Though its members, with 30 Juno Award nominations among them, live in different places — Church in Halifax, Jordan and McLauchlan in Toronto, and Thomas in Dundas, Ont. — their connection runs deep. “I have such implicit trust in these guys,” Thomas said. “Murray and Marc and I have been friends for so long, and Cindy is like the sister I never had. You know they’ve got your back.”

The band’s tour to support its new album, If It Feels Right, kicked off Monday in Campbell River and brings the group to Victoria for a performance at the McPherson Playhouse on Friday. The show will feature songs from each member’s solo career, in addition to material from the five Lunch at Allen’s recordings.

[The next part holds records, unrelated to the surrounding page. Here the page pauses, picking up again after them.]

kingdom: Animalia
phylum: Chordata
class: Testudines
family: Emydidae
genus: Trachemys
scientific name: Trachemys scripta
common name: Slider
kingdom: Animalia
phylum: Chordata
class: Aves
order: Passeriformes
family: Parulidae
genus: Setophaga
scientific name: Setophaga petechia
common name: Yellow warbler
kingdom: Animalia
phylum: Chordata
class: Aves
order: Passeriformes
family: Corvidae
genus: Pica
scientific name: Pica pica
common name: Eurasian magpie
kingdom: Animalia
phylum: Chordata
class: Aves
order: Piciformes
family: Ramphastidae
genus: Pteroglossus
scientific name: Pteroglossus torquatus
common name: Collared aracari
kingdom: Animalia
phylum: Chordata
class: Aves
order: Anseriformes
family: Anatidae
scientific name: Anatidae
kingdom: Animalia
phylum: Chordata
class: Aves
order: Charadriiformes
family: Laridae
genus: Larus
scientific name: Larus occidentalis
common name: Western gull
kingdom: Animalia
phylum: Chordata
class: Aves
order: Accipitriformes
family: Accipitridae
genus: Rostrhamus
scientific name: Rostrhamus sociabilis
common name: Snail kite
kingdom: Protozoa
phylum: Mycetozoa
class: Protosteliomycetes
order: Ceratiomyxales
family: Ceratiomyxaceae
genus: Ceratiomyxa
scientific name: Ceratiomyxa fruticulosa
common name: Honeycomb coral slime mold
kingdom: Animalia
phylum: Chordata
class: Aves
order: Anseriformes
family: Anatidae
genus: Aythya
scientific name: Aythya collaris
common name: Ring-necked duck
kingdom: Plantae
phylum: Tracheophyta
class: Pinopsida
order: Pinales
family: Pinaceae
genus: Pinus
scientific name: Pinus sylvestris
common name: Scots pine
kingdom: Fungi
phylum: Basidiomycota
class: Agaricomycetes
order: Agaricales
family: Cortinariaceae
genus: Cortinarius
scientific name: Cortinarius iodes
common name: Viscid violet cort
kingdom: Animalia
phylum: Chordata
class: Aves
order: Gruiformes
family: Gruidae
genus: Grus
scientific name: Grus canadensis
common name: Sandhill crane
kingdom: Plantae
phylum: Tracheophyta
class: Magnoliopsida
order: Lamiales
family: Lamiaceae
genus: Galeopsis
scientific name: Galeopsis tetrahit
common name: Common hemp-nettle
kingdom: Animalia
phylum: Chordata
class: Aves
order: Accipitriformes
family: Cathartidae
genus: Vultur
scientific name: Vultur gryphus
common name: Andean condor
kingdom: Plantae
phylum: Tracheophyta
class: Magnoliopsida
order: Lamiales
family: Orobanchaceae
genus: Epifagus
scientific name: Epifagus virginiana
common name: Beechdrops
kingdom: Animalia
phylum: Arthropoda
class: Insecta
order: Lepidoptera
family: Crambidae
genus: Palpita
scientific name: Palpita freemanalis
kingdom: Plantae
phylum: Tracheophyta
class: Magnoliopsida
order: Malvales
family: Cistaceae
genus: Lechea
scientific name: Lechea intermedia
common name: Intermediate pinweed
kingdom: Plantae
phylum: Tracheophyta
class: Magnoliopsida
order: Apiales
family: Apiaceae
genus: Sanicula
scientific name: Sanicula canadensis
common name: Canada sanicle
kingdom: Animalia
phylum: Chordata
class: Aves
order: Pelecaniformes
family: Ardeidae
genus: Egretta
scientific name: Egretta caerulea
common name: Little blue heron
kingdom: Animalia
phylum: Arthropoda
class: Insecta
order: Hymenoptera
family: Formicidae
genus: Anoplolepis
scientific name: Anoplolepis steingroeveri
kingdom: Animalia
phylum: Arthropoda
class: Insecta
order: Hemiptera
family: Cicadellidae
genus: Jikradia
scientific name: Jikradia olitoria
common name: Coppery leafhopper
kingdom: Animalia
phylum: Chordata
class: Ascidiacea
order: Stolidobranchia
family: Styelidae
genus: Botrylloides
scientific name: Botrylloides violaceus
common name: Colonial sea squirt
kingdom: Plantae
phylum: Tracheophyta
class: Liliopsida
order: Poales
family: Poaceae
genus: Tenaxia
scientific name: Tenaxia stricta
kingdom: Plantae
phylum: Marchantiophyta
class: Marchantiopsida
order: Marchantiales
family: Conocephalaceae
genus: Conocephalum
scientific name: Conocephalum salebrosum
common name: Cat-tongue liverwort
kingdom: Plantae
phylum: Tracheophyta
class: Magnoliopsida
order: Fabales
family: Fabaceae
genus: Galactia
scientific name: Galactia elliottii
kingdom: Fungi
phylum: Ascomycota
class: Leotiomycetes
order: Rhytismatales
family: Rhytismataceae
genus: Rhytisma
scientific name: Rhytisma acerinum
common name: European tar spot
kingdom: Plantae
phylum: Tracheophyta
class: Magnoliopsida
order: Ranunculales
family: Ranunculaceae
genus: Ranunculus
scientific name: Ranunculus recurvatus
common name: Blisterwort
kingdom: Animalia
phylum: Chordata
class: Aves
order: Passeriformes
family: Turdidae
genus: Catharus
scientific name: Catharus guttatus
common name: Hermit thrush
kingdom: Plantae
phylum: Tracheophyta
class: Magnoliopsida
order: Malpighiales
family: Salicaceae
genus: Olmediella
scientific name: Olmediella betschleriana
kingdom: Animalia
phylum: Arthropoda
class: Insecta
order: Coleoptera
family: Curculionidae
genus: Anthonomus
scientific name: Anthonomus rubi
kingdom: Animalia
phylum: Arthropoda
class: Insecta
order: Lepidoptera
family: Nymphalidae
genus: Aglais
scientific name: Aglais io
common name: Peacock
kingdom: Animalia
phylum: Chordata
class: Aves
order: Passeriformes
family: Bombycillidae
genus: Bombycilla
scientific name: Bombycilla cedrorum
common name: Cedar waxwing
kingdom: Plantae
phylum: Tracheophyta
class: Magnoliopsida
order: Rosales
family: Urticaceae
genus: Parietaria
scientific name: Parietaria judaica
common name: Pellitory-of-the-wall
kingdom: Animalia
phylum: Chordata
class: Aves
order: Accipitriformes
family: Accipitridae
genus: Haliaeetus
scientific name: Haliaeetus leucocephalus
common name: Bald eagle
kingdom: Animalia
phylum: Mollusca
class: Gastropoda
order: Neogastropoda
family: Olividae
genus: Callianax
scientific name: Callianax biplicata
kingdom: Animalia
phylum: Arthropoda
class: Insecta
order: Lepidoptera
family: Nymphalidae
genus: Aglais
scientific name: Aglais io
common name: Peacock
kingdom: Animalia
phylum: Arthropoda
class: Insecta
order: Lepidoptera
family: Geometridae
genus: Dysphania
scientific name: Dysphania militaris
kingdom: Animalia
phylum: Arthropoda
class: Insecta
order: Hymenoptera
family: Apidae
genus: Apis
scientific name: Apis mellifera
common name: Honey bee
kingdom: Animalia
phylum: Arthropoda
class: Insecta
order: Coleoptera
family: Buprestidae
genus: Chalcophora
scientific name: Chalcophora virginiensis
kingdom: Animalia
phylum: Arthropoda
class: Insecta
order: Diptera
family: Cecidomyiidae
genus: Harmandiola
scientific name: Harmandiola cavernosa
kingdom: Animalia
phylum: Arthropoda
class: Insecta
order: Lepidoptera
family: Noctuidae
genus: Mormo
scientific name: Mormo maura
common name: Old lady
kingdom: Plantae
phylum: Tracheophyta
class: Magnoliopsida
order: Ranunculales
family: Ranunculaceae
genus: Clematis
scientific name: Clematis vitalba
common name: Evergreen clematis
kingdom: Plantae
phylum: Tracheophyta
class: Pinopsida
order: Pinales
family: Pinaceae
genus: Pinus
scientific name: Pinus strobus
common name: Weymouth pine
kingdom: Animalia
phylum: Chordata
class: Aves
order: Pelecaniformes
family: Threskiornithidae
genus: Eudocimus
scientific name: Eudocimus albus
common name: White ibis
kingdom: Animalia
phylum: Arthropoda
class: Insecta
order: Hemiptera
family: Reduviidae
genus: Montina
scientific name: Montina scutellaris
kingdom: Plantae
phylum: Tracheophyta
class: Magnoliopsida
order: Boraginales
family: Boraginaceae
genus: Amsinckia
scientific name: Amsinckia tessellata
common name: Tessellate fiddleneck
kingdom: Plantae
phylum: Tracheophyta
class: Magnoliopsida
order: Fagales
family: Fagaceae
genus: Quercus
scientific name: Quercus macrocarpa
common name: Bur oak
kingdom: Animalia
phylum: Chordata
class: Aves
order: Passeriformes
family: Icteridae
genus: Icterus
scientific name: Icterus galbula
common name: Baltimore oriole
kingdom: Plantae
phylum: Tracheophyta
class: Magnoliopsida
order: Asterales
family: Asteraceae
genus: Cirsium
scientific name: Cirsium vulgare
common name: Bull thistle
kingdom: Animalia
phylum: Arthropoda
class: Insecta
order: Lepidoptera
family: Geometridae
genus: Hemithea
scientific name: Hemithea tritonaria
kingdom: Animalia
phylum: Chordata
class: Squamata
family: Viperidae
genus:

At this point, fans know what to expect, Thomas said. “We’re pretty much what we are. This is us, with our new toupées and our skin pulls.”

Theirs is a unique working relationship. They don’t write together, but share ideas that result in Lunch at Allen’s albums. And when one of the members has a solo project on the go, it’s customary to use fellow Lunch at Allen’s members when possible, Thomas said. “We don’t write together, per se. But anything that goes through the Lunch at Allen’s lens sounds like Lunch at Allen’s.”

The band members have become extremely close, Thomas said. “It’s a wonderful collection of friends, who have become family in many ways.”